P. – Mas caberia ao governo, por meio de subsídios ou corte de impostos, garantir o ajuste do preço dos combustíveis?

P. P. – Não. Em nenhum país sério e desenvolvido o governo tem a obrigação de garantir preços de petróleo. Isso não existe, está certo? Nos Estados Unidos, o preço sobe e desce de acordo com o aumento de preços internacionais e ninguém acusa o governo, ninguém sai xingando o governo. Na Europa, o preço do combustível ainda é muito mais caro que no Brasil. Isso é derivado direto da lei da oferta e da procura.

P. – Como o sr. avalia a gestão do Prates na Petrobras?

P. P. – Eu acho que tem pouco tempo para julgar, não dá para avaliar ainda. Ele acabou de sair, e os resultados de uma política são conhecidos não imediatamente, mas após algum tempo. Quando nós entramos na Petrobras, a empresa valia cerca de US$ 30 bilhões, e quando nós saímos ela valia mais de US$ 100 bilhões, então aí você já tem a condição de fazer uma avaliação.

P. – E a Magda é um bom nome para a função?

P. P. – Eu tive alguns contatos com ela quando ela era presidente da ANP. Eu estava, se não me engano, como presidente da Unica, para falar do tema de preços de etanol, e meus contatos com ela sempre foram bastante profissionais. Então, não tem nenhuma razão para fazer qualquer comentário negativo a respeito dela.

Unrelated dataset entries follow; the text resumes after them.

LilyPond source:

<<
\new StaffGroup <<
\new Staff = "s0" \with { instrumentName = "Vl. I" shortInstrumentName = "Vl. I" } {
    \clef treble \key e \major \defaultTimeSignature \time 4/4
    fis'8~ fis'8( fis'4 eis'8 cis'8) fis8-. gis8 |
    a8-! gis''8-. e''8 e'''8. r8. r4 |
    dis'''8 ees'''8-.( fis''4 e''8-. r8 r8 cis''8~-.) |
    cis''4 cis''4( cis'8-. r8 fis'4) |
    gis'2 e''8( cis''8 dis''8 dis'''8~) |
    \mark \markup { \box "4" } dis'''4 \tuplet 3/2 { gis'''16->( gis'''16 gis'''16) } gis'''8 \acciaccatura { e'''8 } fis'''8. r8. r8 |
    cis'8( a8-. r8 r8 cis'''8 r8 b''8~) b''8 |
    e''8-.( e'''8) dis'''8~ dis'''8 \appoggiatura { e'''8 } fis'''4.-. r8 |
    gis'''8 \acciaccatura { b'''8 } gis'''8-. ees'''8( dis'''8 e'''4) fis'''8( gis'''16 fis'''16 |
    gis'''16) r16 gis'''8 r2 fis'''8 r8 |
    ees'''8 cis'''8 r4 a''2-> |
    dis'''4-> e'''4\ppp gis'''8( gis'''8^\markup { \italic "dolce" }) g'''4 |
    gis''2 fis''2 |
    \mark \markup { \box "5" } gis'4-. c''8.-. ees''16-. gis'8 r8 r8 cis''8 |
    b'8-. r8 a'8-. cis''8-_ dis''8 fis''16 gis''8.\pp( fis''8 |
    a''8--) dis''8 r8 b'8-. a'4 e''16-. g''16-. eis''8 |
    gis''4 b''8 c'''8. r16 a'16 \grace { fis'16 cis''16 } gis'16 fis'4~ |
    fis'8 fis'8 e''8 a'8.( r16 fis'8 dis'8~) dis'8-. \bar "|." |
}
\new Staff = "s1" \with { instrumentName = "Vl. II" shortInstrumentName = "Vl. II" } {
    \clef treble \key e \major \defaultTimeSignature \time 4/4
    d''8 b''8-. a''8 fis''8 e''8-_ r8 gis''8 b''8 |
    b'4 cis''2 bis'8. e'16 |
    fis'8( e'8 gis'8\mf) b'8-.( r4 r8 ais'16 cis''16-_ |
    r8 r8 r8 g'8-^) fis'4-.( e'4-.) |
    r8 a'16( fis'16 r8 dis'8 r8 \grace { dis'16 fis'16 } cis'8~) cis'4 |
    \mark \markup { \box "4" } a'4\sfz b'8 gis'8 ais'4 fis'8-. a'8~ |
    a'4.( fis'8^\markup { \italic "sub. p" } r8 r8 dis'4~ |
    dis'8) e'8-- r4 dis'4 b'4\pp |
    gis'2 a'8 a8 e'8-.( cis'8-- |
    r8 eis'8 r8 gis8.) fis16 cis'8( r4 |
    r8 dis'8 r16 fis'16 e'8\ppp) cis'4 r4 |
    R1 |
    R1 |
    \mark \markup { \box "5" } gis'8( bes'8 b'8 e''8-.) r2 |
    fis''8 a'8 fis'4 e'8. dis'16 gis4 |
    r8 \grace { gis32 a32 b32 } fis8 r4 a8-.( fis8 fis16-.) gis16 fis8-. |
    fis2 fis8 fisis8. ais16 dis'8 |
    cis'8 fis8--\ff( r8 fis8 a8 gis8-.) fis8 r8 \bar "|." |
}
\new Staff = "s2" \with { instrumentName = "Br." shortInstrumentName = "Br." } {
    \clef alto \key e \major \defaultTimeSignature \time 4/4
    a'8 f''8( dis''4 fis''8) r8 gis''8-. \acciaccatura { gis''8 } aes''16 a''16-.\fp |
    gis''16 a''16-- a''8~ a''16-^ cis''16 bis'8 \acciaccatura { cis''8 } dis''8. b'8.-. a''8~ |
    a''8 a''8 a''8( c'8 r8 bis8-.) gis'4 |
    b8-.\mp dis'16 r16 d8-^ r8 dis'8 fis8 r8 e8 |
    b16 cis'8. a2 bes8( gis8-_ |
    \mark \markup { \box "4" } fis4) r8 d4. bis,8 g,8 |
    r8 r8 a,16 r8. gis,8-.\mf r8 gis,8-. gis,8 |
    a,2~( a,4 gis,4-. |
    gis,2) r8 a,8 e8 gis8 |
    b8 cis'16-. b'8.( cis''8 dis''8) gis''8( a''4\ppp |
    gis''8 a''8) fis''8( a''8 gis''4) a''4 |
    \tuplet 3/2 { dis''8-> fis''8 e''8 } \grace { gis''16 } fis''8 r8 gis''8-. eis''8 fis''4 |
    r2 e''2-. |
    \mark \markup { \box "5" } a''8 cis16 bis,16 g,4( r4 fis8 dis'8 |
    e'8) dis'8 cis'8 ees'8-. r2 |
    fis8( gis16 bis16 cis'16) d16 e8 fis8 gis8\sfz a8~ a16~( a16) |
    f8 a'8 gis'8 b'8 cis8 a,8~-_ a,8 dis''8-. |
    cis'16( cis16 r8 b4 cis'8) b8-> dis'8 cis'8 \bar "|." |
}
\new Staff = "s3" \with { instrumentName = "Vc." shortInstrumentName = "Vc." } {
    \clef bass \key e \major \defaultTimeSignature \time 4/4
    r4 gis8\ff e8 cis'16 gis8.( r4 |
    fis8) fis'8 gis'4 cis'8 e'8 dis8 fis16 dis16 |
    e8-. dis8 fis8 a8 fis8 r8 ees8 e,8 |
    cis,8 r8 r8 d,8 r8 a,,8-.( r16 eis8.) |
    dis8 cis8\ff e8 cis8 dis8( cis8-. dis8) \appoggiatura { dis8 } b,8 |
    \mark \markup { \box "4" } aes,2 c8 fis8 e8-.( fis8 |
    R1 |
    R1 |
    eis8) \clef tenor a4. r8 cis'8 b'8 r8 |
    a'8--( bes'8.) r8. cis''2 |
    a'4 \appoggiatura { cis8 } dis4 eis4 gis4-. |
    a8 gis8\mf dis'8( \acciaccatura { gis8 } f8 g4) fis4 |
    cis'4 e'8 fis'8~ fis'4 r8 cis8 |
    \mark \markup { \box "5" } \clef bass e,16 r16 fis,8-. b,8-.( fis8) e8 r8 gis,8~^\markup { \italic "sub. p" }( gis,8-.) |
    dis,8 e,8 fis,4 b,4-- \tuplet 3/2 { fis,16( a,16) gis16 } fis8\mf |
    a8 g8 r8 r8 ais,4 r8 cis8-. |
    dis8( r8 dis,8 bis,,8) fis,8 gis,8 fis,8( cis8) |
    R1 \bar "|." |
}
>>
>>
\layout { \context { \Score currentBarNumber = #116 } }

RAIO-X | PEDRO PARENTE, 71

Presidiu a Petrobras durante o governo de Michel Temer (MDB), entre 2016 e 2018. Antes disso, foi ministro da Casa Civil do governo Fernando Henrique Cardoso, entre 1999 2 2002, sendo que em 2001 comandou o comitê responsável por administrar a crise energética e organizar as regras do racionamento em todo o país. É sócio-fundador da eB Capital, gestora de investimentos em Private Equity.